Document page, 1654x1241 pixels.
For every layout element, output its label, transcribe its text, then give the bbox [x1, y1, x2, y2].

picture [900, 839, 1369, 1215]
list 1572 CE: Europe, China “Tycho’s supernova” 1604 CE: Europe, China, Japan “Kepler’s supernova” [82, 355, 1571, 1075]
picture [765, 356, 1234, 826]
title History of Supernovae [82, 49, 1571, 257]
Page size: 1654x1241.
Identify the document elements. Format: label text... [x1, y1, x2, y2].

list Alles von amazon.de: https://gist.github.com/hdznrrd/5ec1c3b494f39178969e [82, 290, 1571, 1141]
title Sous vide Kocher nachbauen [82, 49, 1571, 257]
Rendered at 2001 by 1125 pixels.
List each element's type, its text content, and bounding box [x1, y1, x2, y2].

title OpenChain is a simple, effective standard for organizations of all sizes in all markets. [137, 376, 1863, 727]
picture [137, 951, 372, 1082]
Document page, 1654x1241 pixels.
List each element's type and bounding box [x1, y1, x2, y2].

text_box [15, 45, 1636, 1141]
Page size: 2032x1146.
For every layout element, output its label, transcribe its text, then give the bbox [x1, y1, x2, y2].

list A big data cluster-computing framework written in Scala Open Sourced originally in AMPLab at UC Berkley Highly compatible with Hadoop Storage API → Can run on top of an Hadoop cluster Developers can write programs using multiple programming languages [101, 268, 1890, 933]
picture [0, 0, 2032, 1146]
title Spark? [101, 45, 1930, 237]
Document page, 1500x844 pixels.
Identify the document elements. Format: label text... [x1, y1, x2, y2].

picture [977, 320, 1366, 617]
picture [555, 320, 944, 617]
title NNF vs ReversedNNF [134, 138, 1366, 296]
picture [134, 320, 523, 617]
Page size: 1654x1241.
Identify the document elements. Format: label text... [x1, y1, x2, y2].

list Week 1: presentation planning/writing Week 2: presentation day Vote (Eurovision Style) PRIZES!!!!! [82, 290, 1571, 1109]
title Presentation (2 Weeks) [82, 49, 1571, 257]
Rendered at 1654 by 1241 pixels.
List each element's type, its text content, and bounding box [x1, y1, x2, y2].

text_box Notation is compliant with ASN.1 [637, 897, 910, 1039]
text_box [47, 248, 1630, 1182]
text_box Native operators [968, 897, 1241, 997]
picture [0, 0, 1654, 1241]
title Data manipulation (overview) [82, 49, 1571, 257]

━━━━━━━━━━━━━━━━

* Short task:
Copy out all of the lines above word for word, keeping their original order and formatting.

* Answer for the task:
Document page, 1654x1241 pixels.
For every layout element, output its label, transcribe its text, then give the bbox [x1, y1, x2, y2].

picture [900, 839, 1369, 1215]
list 1572 CE: Europe, China “Tycho’s supernova” 1604 CE: Europe, China, Japan “Kepler’s supernova” [82, 355, 1571, 1075]
picture [765, 356, 1234, 826]
title History of Supernovae [82, 49, 1571, 257]
Page size: 1654x1241.
Identify the document elements. Format: label text... [x1, y1, x2, y2].

list Alles von amazon.de: https://gist.github.com/hdznrrd/5ec1c3b494f39178969e [82, 290, 1571, 1141]
title Sous vide Kocher nachbauen [82, 49, 1571, 257]
Rendered at 2001 by 1125 pixels.
List each element's type, its text content, and bounding box [x1, y1, x2, y2].

title OpenChain is a simple, effective standard for organizations of all sizes in all markets. [137, 376, 1863, 727]
picture [137, 951, 372, 1082]
Document page, 1654x1241 pixels.
List each element's type and bounding box [x1, y1, x2, y2].

text_box [15, 45, 1636, 1141]
Page size: 2032x1146.
For every layout element, output its label, transcribe its text, then give the bbox [x1, y1, x2, y2].

list A big data cluster-computing framework written in Scala Open Sourced originally in AMPLab at UC Berkley Highly compatible with Hadoop Storage API → Can run on top of an Hadoop cluster Developers can write programs using multiple programming languages [101, 268, 1890, 933]
picture [0, 0, 2032, 1146]
title Spark? [101, 45, 1930, 237]
Document page, 1500x844 pixels.
Identify the document elements. Format: label text... [x1, y1, x2, y2].

picture [977, 320, 1366, 617]
picture [555, 320, 944, 617]
title NNF vs ReversedNNF [134, 138, 1366, 296]
picture [134, 320, 523, 617]
Page size: 1654x1241.
Identify the document elements. Format: label text... [x1, y1, x2, y2].

list Week 1: presentation planning/writing Week 2: presentation day Vote (Eurovision Style) PRIZES!!!!! [82, 290, 1571, 1109]
title Presentation (2 Weeks) [82, 49, 1571, 257]
Rendered at 1654 by 1241 pixels.
List each element's type, its text content, and bounding box [x1, y1, x2, y2].

text_box Notation is compliant with ASN.1 [637, 897, 910, 1039]
text_box [47, 248, 1630, 1182]
text_box Native operators [968, 897, 1241, 997]
picture [0, 0, 1654, 1241]
title Data manipulation (overview) [82, 49, 1571, 257]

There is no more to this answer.